Sejatinya, harta, uang, atau kekayaan itu memang bisa menjadi sumber fitnah bagi manusia. Fitnah terhadap harta bisa terjadi apabila manusia menyibukkan diri demi harta, lupa beribadah serta menahan harta sehingga tak ada hak-haknya di jalan Tuhan. Dalam Al-Qur’an Allah Swt. telah mengingatkan: “Sesungguhnya harta dan anak-anakmu adalah fitnah (cobaan)”. (Q.S Al-At-Taghaabun [64] : 15)

Kalau begitu adanya, akankah kita harus menghindarkan diri dari kekayaan? Tentu saja tidak. Allah sesungguhnya tidak pernah melarang kita untuk kaya atau mengejar kekayaan. Allah hanya memberikan warning agar kita lebih hati-hati, karena Dia tahu kalau sebagian besar manusia selalu ingin memiliki kekayaan dengan carap apapun secara berlimpah. Itulah mengapa kita harus berdoa dan selalu berusaha agar kita bisa mendapatkan dan mengelola kekayaan dengan baik sehingga harta kita tidak menjadi sumber fitnah.

Hidup ini pilihan.
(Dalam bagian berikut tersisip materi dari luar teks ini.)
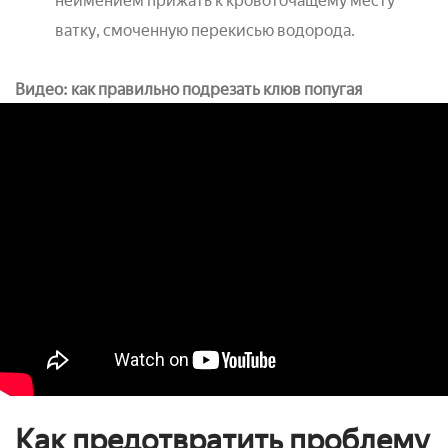
неимением прижать к кровоточащему месту
ватку, смоченную перекисью водорода.
Видео: как правильно подрезать клюв попугая
Как предотвратить проблему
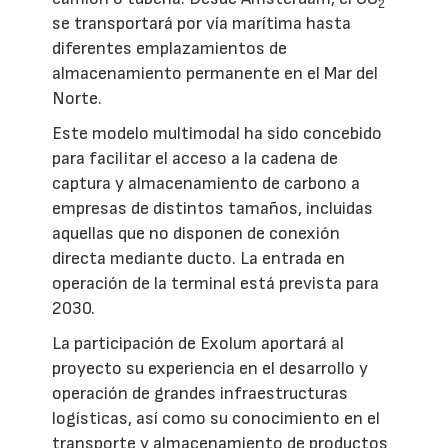
2
se transportará por vía marítima hasta
diferentes emplazamientos de
almacenamiento permanente en el Mar del
Norte.
Este modelo multimodal ha sido concebido
para facilitar el acceso a la cadena de
captura y almacenamiento de carbono a
empresas de distintos tamaños, incluidas
aquellas que no disponen de conexión
directa mediante ducto. La entrada en
operación de la terminal está prevista para
2030.
La participación de Exolum aportará al
proyecto su experiencia en el desarrollo y
operación de grandes infraestructuras
logísticas, así como su conocimiento en el
transporte y almacenamiento de productos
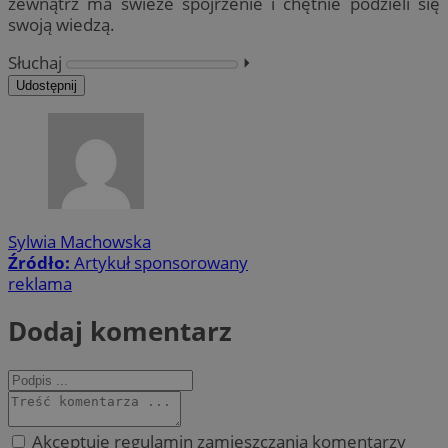
zewnątrz ma świeże spojrzenie i chętnie podzieli się
swoją wiedzą.
Słuchaj
⏵︎
Udostępnij
Sylwia Machowska
Źródło:
Artykuł sponsorowany
reklama
Dodaj komentarz
Akceptuję regulamin zamieszczania komentarzy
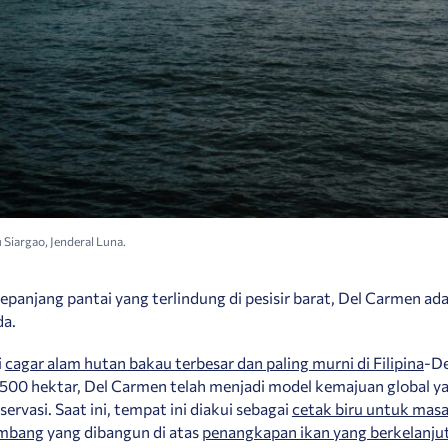
 Siargao, Jenderal Luna.
epanjang pantai yang terlindung di pesisir barat, Del Carmen ad
da.
i
cagar alam hutan bakau terbesar dan paling murni di Filipina
-De
4.500 hektar, Del Carmen telah menjadi model kemajuan global ya
ervasi. Saat ini, tempat ini diakui sebagai
cetak biru untuk mas
embang
yang dibangun di atas
penangkapan ikan yang berkelanju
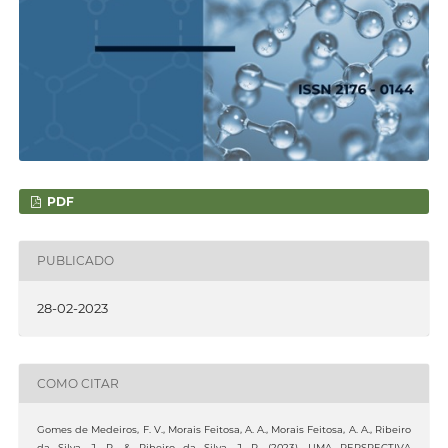
PDF
PUBLICADO
28-02-2023
COMO CITAR
Gomes de Medeiros, F. V., Morais Feitosa, A. A., Morais Feitosa, A. A., Ribeiro
da Silva, J. R., & Ribeiro da Silva, J. R. (2023). UMA PERSPECTIVA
Karena itu pilihan untuk memiliki kekayaan yang berlimpah adalah pilihan yang sangat manusiawi dan realistis. Sebab di zaman yang serba materialistis seperti ini, sangat jarang dijumpai orang yang memilih hidup miskin. Selain itu, bukankah Allah tidak hanya menguji manusia dengan kekayaan, tapi juga dengan kemiskinan? Jadi, kalau kekayaan maupun kemiskinan merupakan ujian Allah, mengapa kita harus memilih diuji dengan kemiskinan?

”Adapun manusia, apabila Tuhannya mengujinya lalu dimuliakanNya dan diberiNya kesenangan, maka dia berkata: ’Tuhanku telah memuliakanku’. Namun bila Tuhannya mengujinya lalu membatasi rezekinya, maka dia berkata: ‘Tuhanku menghinakanku’. Sekali-kali tidak (demikian), sebenarnya kamu tidak memuliakan anak yatim dan kamu tidak saling mengajak memberi makan orang miskin dan kamu memakan harta pusaka dengan cara mencampuradukkan (yang halal dan yang bathil), dan kamu mencintai harta benda dengan kecintaan yang berlebihan”. (QS Al - Fajr [89]: 15-20)

Dengan demikian, apakah harta itu jelek atau buruk? Apakah boleh memiliki uang secara berkelimpahan? Lebih baik mana orang yang kaya bersyukur dengan orang miskin yang sabar? Apakah benar uang adalah akar dari kejahatan dan fitnah?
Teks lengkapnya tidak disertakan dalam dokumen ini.